Sunday, May 16, 2010

Hodges-Lehmann Estimator

According to Wikipedia, "the Hodges–Lehmann estimator is a method of robust estimation. The principal form of this estimator is used to give an estimate of the difference between the values in two sets of data. If the two sets of data contain m and n data points respectively, m × n pairs of points (one from each set) can be formed and each pair gives a difference of values. The Hodges–Lehmann estimator for the difference is defined as the median of the m × n differences.
A second type of estimate which has also been called by the name "Hodges–Lehmann" relates to defining a location estimate for a single dataset. In this case, if the dataset contains n data points, it is possible to define n(n + 1)/2 pairs within the data set, allowing each item to pair with itself. The average value is calculated for each pair and the final estimate of location is the median of the n(n + 1)/2 averages.(Note that the two-sample Hodges–Lehmann estimator does not estimate the difference of the means or the difference of the medians (it estimates the median of the differences, which, if the underlying distributions are asymmetric, is a different quantity), while the one-sample Hodges–Lehmann estimator does not estimate either the mean or the median.)"

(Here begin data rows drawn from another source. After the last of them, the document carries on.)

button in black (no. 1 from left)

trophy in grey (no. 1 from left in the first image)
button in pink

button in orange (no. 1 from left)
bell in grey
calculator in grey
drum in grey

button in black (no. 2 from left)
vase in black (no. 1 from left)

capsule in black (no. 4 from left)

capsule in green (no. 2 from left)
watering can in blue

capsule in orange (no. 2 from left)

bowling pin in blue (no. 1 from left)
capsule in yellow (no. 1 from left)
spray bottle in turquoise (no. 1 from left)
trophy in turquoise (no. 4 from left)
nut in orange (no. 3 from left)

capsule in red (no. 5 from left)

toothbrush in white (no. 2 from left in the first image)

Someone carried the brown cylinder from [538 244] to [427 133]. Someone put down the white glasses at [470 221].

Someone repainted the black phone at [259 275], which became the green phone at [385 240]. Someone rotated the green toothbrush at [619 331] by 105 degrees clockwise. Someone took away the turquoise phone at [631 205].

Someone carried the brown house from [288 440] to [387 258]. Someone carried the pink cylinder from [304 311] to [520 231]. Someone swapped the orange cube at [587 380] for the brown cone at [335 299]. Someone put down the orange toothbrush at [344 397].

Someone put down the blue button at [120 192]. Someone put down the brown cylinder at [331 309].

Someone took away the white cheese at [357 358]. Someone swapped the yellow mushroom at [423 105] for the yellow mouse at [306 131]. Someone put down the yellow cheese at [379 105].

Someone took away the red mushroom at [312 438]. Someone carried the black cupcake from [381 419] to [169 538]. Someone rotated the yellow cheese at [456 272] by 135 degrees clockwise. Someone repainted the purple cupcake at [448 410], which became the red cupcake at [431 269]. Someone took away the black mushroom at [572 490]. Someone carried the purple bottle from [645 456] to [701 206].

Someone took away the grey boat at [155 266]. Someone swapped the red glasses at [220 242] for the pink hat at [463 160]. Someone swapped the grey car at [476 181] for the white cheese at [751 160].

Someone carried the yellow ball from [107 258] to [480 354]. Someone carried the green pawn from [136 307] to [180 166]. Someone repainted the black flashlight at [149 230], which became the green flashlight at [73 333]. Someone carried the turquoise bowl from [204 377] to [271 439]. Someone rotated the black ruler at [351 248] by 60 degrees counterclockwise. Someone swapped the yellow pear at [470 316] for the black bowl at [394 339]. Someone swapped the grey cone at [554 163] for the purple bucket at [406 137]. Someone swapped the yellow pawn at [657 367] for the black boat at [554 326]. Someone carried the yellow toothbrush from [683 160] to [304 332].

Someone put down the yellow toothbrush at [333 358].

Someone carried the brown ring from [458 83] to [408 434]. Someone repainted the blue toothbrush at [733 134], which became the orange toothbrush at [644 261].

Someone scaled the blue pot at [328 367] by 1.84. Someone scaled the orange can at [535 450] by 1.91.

I first time heard this estimator was in a pharmacokinetic bioequivalence study where we had to compare the Tmax between two groups. Typically, we don't need to compare the Tmax between treatment groups since the bioequivalence is typically based on AUC (area under the plasma-concentration curve) and/or Cmax (maximum concentration). Assessment of tmax was mandatory only if
  • either a clinical claim was made (e.g., rapid onset like for some analgetics),
  • or based on safety grounds (e.g., IR nifedipine).

Tmax is the time to reach the maximum concentration (Cmax) after the drug administration. Tmax data is certainly not following the normal distribution and is usually taking only several pre-specified the sampling time point (depending on how many time points are specified in obtaining the PK profile).In this case, a distribution free non-parametric test needs to be used. Hodges-Lehmann estimator can fit into this situation. In addition to Tmax, Hodges-Lehmann can also be used to test the difference for Thalf (t1/2).

In old days, we have to write the SAS program by ourselves. In the latest version of SAS 9.2, Proc NPAR1WAY can be used for calculating the Hodges-Lehmann estimator and its confidence interval. See Hodges-Lehmann Estimation of Location Shift  for details about the calculation and an example of "Hodges-Lehmann Estimation" from SAS website.

With HL statement and Exact HL statement in SAS Proc NPAR1WAY, Hodges-Lehmann estimator (location shift) can be estimated and its confidence intervals (asymptotic (Moses) for large sample and Exact in small sample situation) are provided. However, SAS procedure does not provide the p-value. The p-value may be obtained from Wilcoxin Rank Sum test.

Also see a newer post regarding "Hodges-Lehmann estimator of location shift: median of differences versus the difference in medians or median difference"


Anonymous said...

I was trying to find some information on Hodges-Lehmann estimator and ran into your blog. Would you be able to shed some light on which value to report in scientific journal - the HL estimator or simple Median?

I have done hypotheses testing (in MINITAB) using Wilcoxon signed rank test, which computes HL estimator. This HL estimator then becomes "Estimated Median", and is different from simple median. I am confused which of these values to report in scientific journal.

S Giri,
The Ohio State University

Web blog from Dr. Deng said...

This is the same issue whether or not you report the mean vs. least squares mean (mean and LS mean may not be the same).

It might be better to report both (median and HL median).

Anonymous said...

Thank you.

best regard,
S Giri

Allen Fleishman said...

The Wilcoxon test compares the mean rank of the two groups. Is the H-L estimator, which is the median, related to the difference in mean ranks?